■ SHORT TASK: Render each line of the material below as a row of a Markdown table with the columns Row and Line, numbering the rows in order and omitting blank lines. Leave the pictures out of the table.

-- BEGIN MATERIAL --

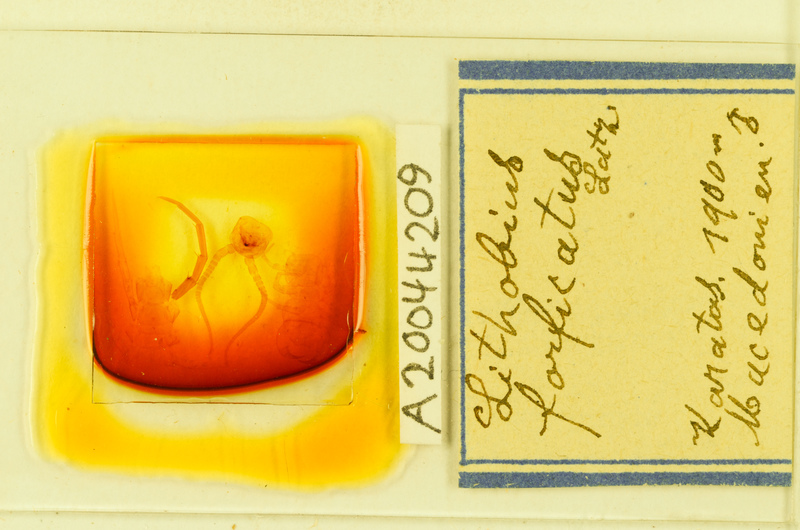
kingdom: Animalia
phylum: Arthropoda
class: Chilopoda
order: Lithobiomorpha
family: Lithobiidae
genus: Lithobius
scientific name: Lithobius forficatus
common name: Centipede
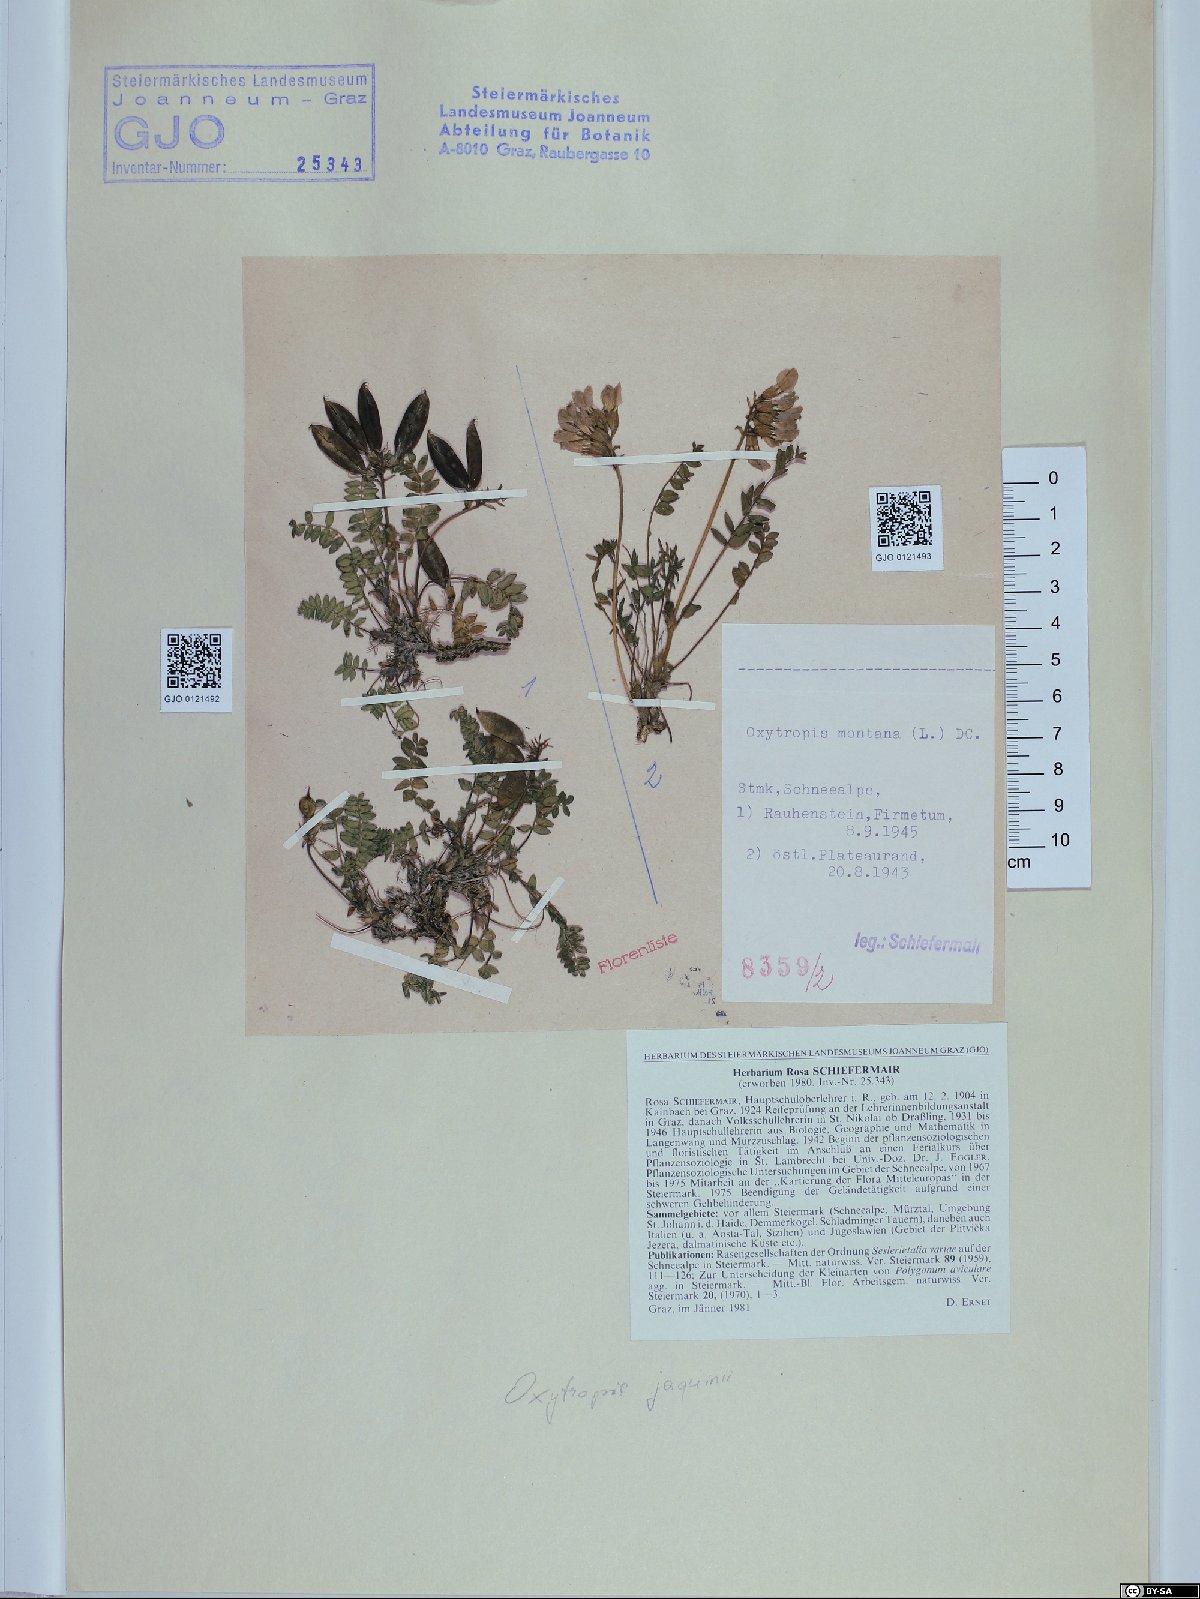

-- END MATERIAL --

■ EXPECTED OUTPUT:
| Row | Line |
|---|---|
| 1 | kingdom: Animalia |
| 2 | phylum: Arthropoda |
| 3 | class: Chilopoda |
| 4 | order: Lithobiomorpha |
| 5 | family: Lithobiidae |
| 6 | genus: Lithobius |
| 7 | scientific name: Lithobius forficatus |
| 8 | common name: Centipede |